**Task objective**
Write down exactly what lies from the line containing "[787,862,836,881] 6–12). ->" to the end of the records, inclusive, and omit the pictures.

+++

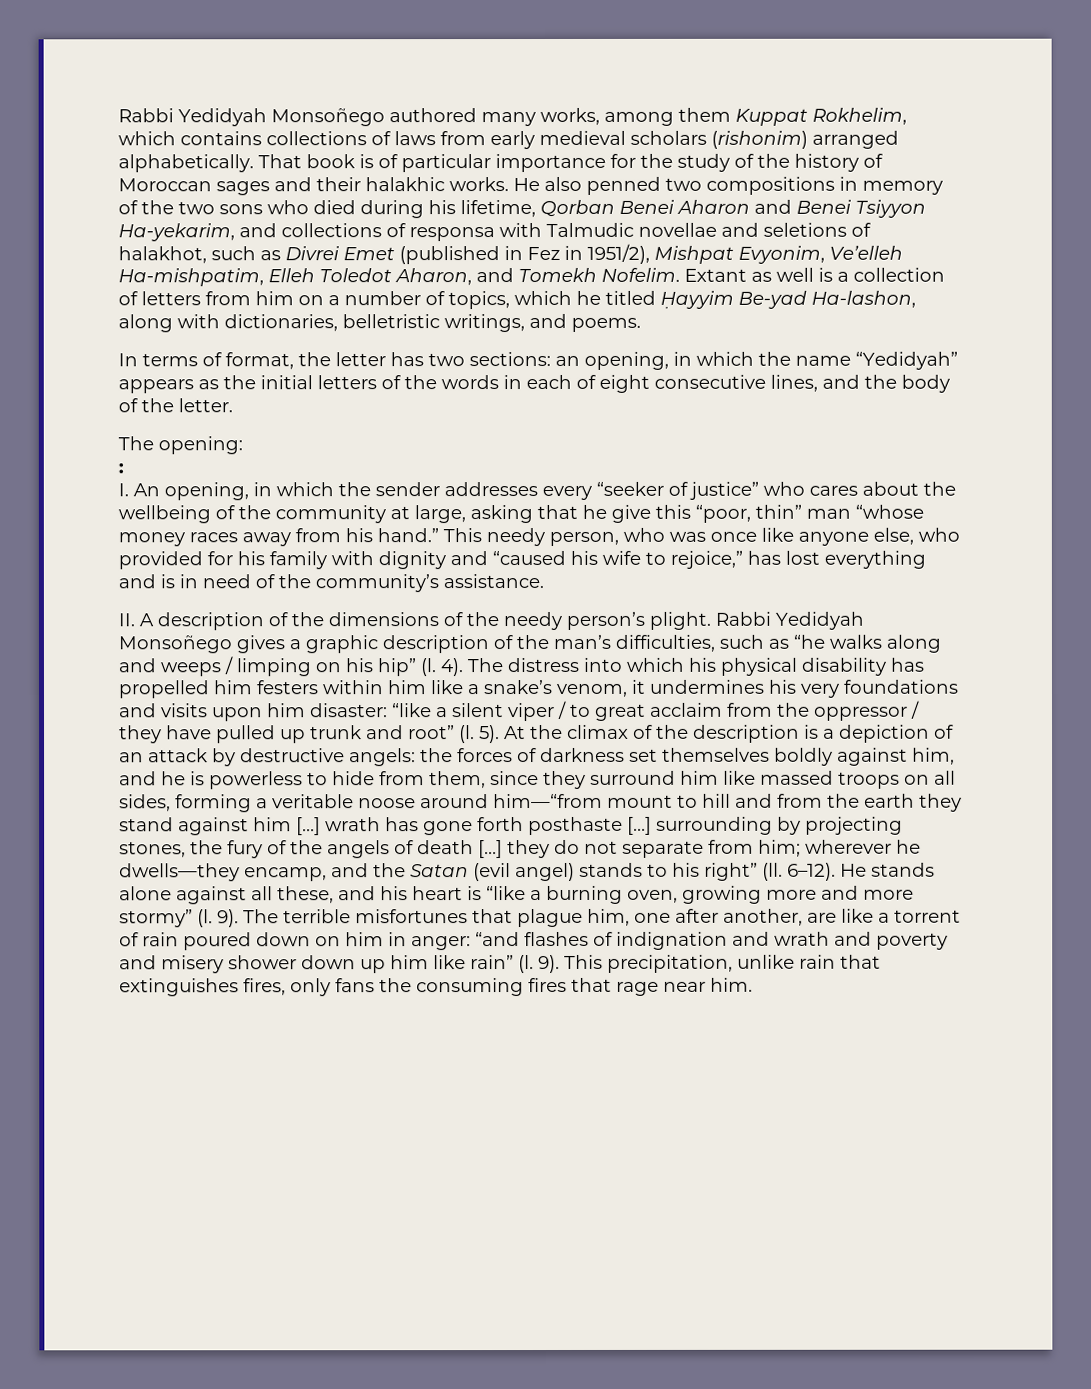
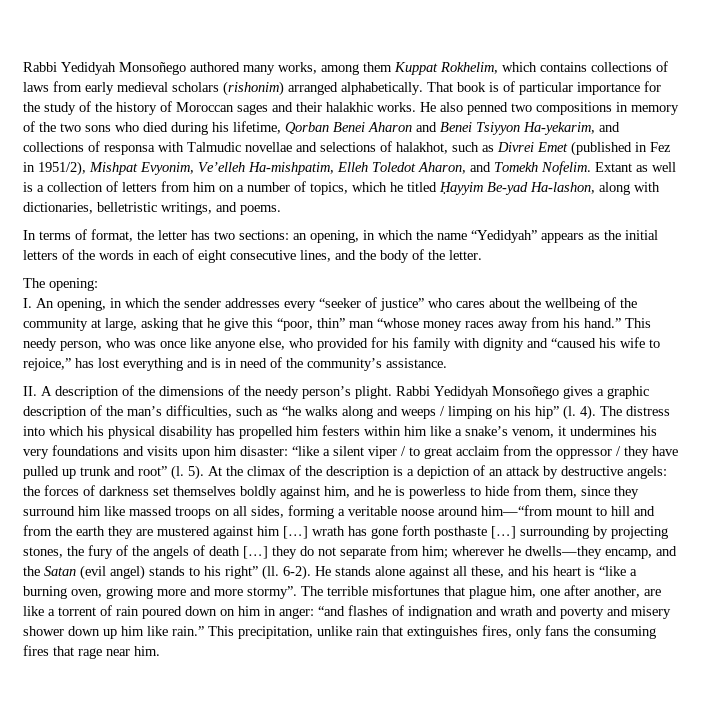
[763,222,847,237] seletions -> [320,142,376,152] selections
[118,463,124,474] // : -> (98, 284) none
[119,817,174,832] stand -> [136,526,210,536] are mustered
[787,862,836,881] 6–12). -> [283,565,311,580] 6-2).
[119,909,239,928] stormy” (l. 9). -> [247,586,297,599] stormy”.
[470,954,560,974] rain” (l. 9). -> [172,626,204,636] rain.”

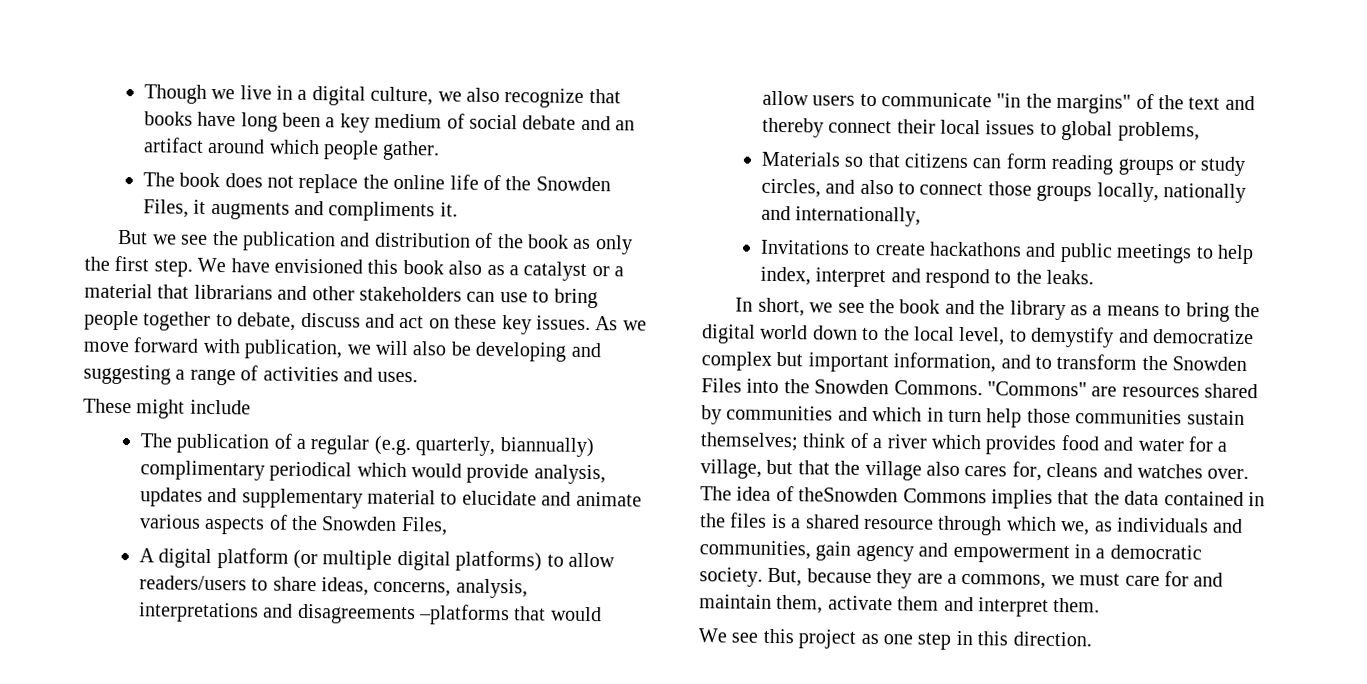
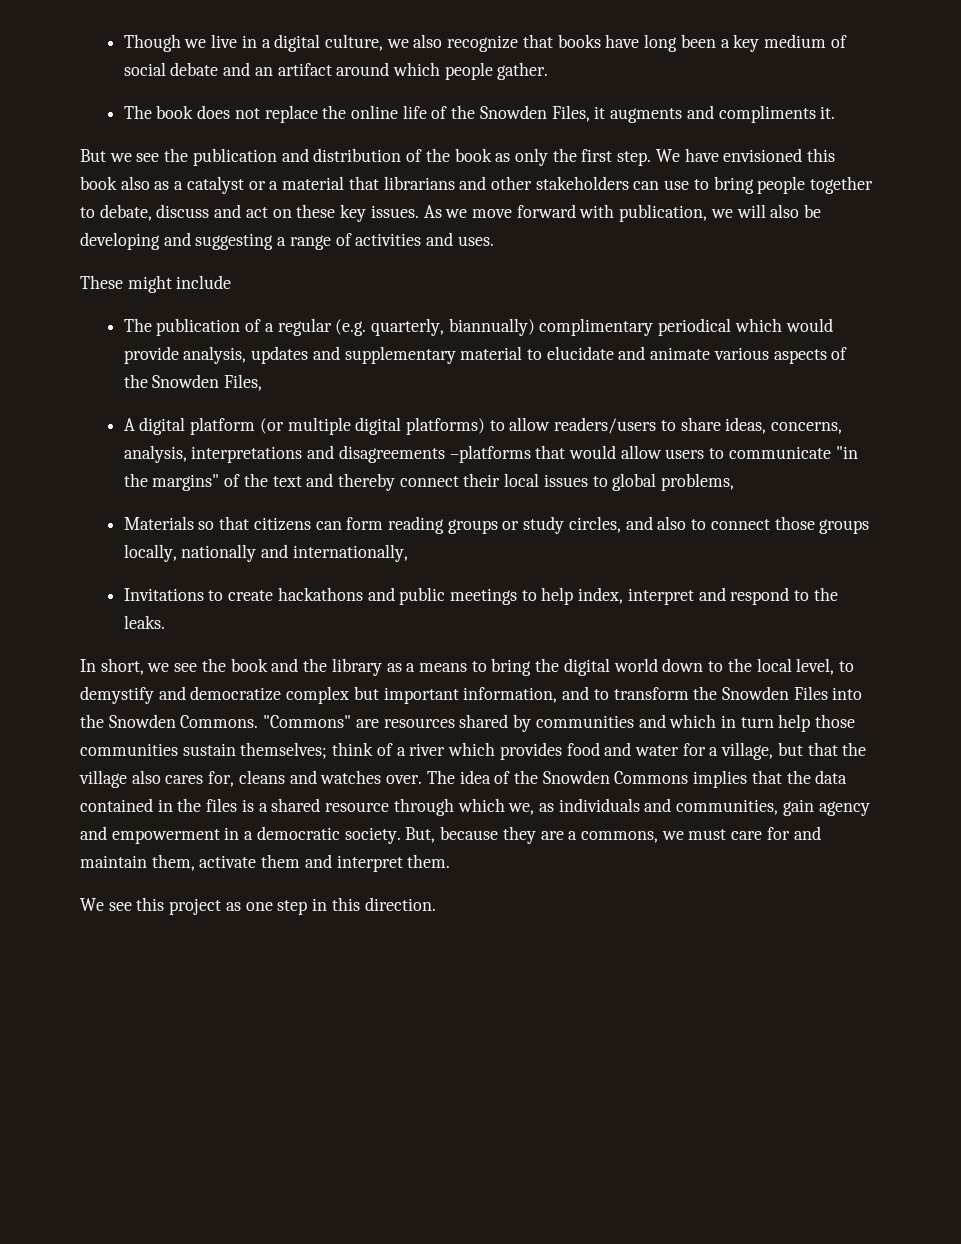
[798,487,899,503] theSnowden -> [513,770,610,784] the Snowden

+++

**Result of this task**
[787,862,836,881] 6–12). -> [283,565,311,580] 6-2).
[119,909,239,928] stormy” (l. 9). -> [247,586,297,599] stormy”.
[470,954,560,974] rain” (l. 9). -> [172,626,204,636] rain.”

[798,487,899,503] theSnowden -> [513,770,610,784] the Snowden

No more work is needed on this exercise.